The most disturbing part of the book for me was when the therapist makes one of the husbands put on a T-shirt that says, "Anger is my friend." It seemed like a parody of bad therapy.
I felt embarrassed. It was like when you watched a TV show as a kid, and Laura Ingalls Wilder put apples in her dress to have boobs, and you’re like, "Oh god, don’t do that, they’re going to fall out the bottom!" I felt a little of that cringey feeling.
But one thing I learned to do in the group is not to immediately treat my embarrassment as a sign that something was bad. There's the idea that if you’re not embarrassed, you’re not risking enough. There was a moment where Marie, one of the therapy clients, says, "This is soppy crap," and I was thinking the same thing. And then the therapist turns it around and talks about the importance of saying hello and goodbye to your spouse, and that sounded as banal as anything, but I started thinking about how my husband and I will walk into a room and not acknowledge each other at all and over time how that really hurts me, and so I applied that to my own marriage.
In the end, do you think the group therapy was helpful for the couples involved?

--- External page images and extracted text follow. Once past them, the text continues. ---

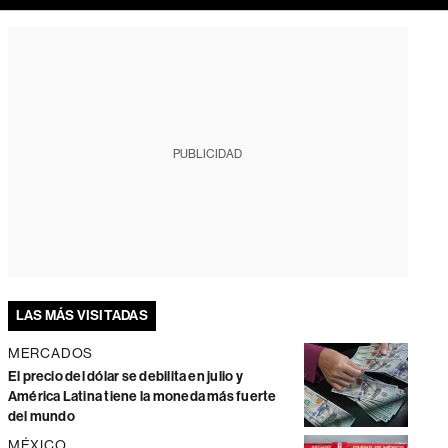
PUBLICIDAD
LAS MÁS VISITADAS
MERCADOS
El precio del dólar se debilita en julio y
América Latina tiene la moneda más fuerte
del mundo
MÉXICO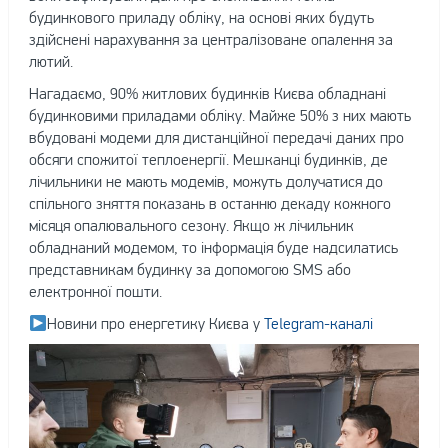
будинкового приладу обліку, на основі яких будуть
здійснені нарахування за централізоване опалення за
лютий.
Нагадаємо, 90% житлових будинків Києва обладнані
будинковими приладами обліку. Майже 50% з них мають
вбудовані модеми для дистанційної передачі даних про
обсяги спожитої теплоенергії. Мешканці будинків, де
лічильники не мають модемів, можуть долучатися до
спільного зняття показань в останню декаду кожного
місяця опалювального сезону. Якщо ж лічильник
обладнаний модемом, то інформація буде надсилатись
представникам будинку за допомогою SMS або
електронної пошти.
Новини про енергетику Києва у
Telegram-каналі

I think those couples were helped. Did I expect that to work out that way? Not necessarily. When it comes to therapy, they've never been able to show there's any method that's more effective than another -- and they've tried. The effectiveness of therapy is really therapist dependent, but there's something about being with someone listening to you, focused on you, that is obviously helpful. You could say, "Well, I can get that from a friend," but the truth is, many of us don't. Having a conversation with somebody who is really focused on you is something really restorative.